Unfortunately, they compared a single regimen of propacetamol with a single regimen of ketorolac. Dose-response is the basis of pharmacology. All drugs have dose-response relationships, even if some are noisy or very steep. To make meaningful comparisons between two drugs, we must compare their dose-response relationships, ideally for both therapeutic and toxic effects. It is almost impossible to draw valid conclusions from a study that compares a single dose (or single regimen) of one drug with a single dose (or single regimen) of another drug. For example, let us assume that the authors found greater morphine sparing in the propacetamol group. Had this been the case, all we would know is that 2 g of propacetamol, given post extubation and again 6 h later, was better than 30 mg of ketorolac given at the same times. We would not know anything about the intrinsic safety and efficacy of propacetamol versus ketorolac. Maybe ketorolac is far superior, but must be given according to a different schedule.
The study by Varrassi et al. (1) found no difference between the groups. However, there was no placebo group, which would have provided the response to a 0 dose for both the propacetamol and ketorolac groups. Because the study lacked this simple control, the data cannot show whether propacetamol and ketorolac were analgesic. We do not know if there was any morphine sparing, because the study does not establish morphine usage in the absence of the study drugs. A perfectly valid interpretation of the data is that neither drug was an effective analgesic.

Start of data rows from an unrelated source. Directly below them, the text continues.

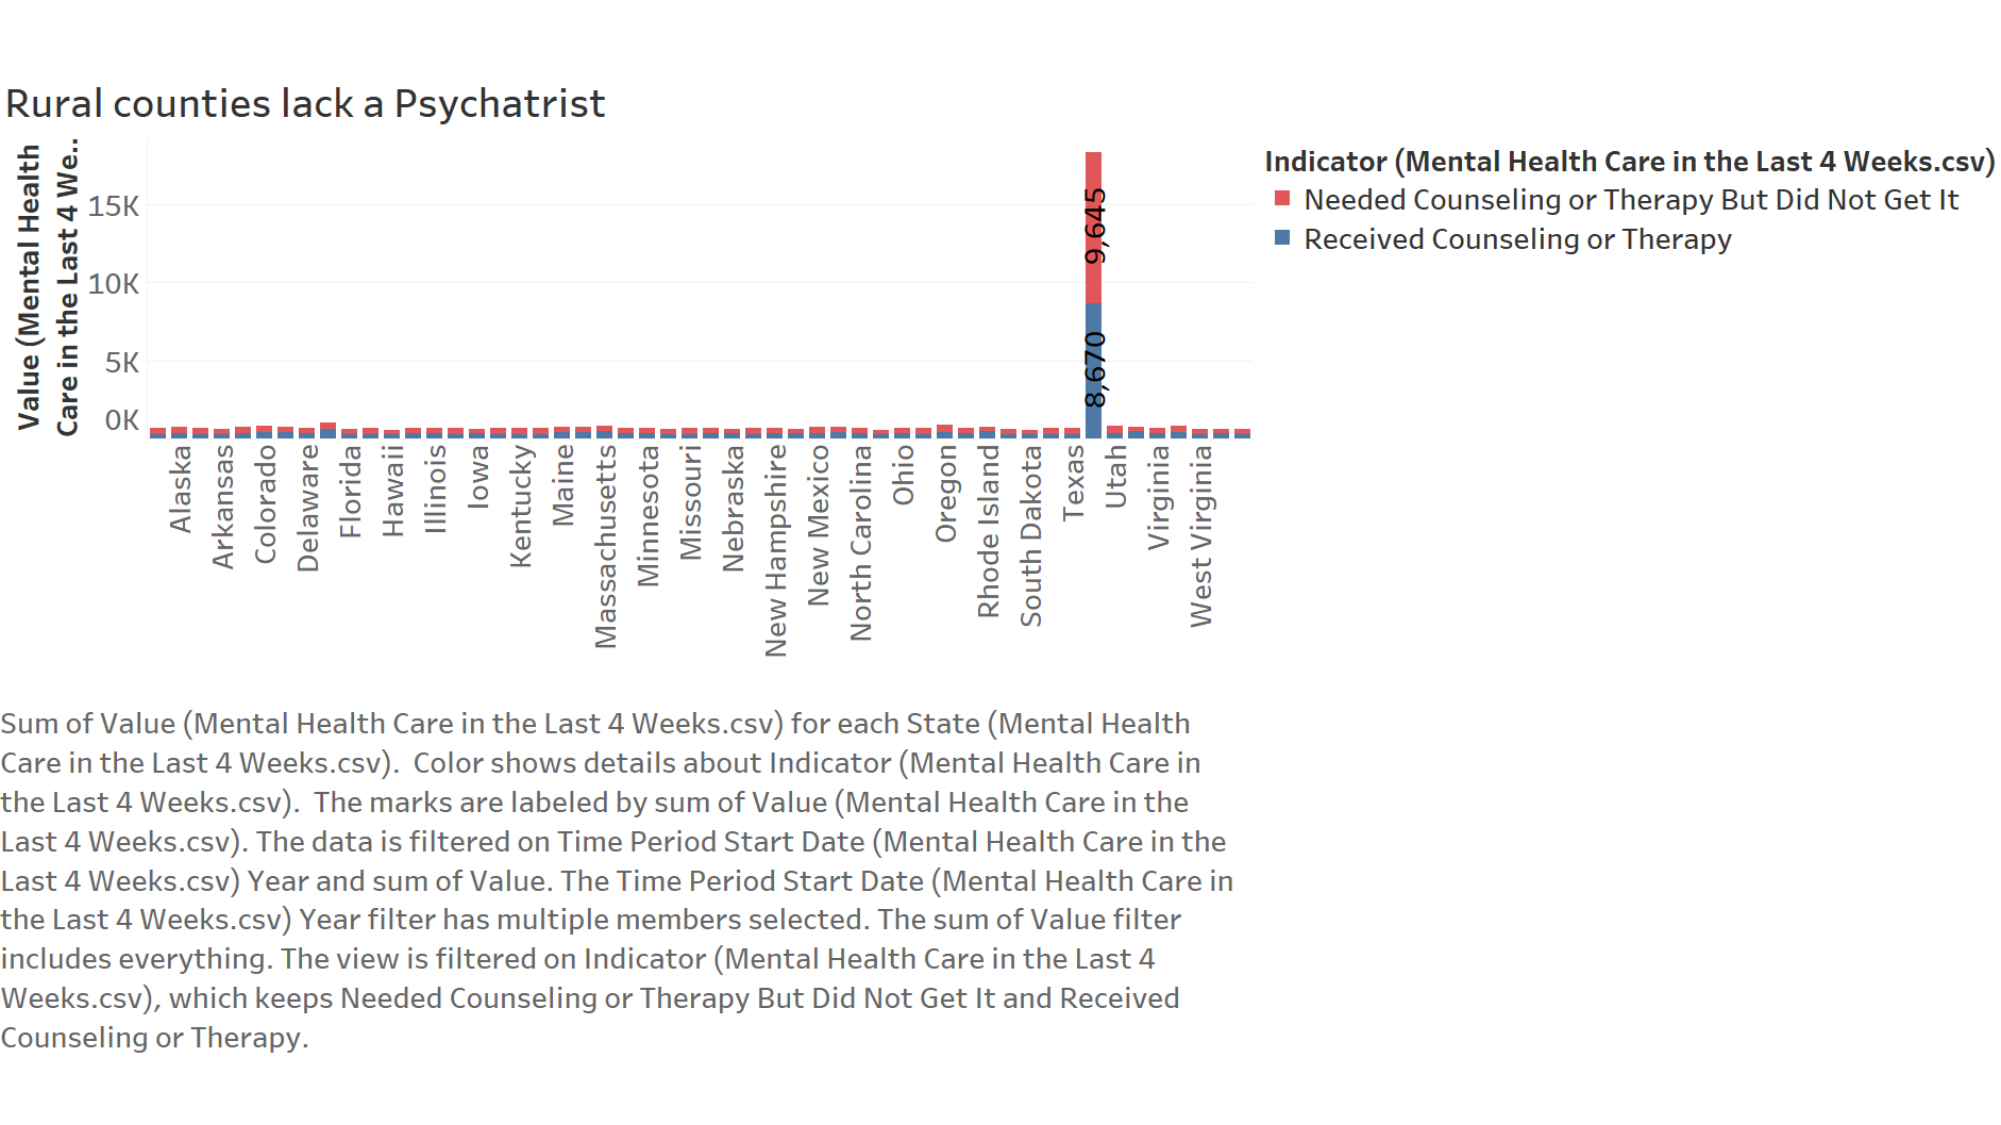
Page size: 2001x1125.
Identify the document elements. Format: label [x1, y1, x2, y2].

picture [0, 68, 2000, 1057]
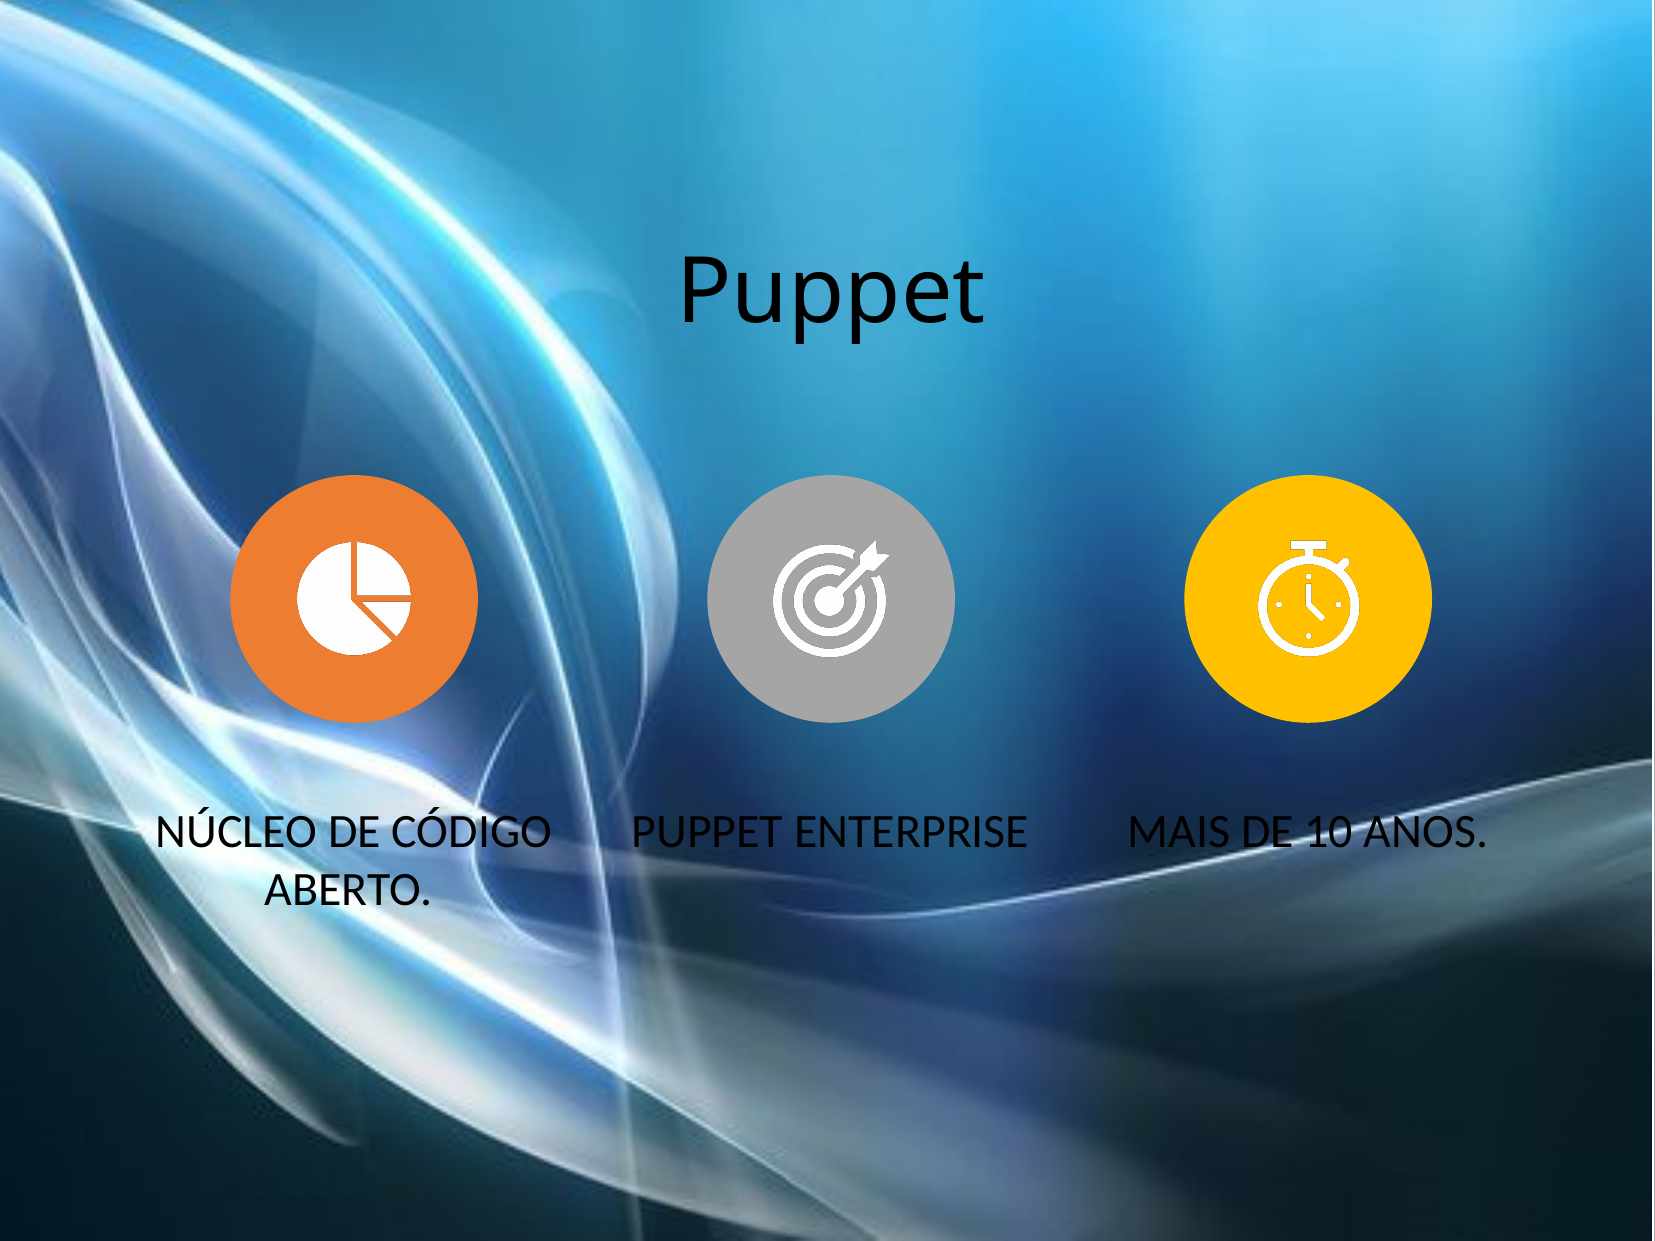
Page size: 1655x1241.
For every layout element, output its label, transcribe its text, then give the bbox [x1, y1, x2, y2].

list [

As a clinician, I believe the authors’ conclusions. Because I think ketorolac is a good analgesic, I interpret these results as showing that propacetamol is as good as ketorolac. However, this falls well short of scientific proof. The reason we do blinded, randomized, adequately controlled clinical trials is to support claims independent of the beliefs of the investigators or readers.
One can argue that adding placebo controls and multiple doses (or multiple dosing regimens) increases the study size and, hence, makes the study much more costly. However, failure to study dose-response relationships can produce an even more costly result: a multicenter study with 200 patients that cannot prove that the drug is an effective analgesic.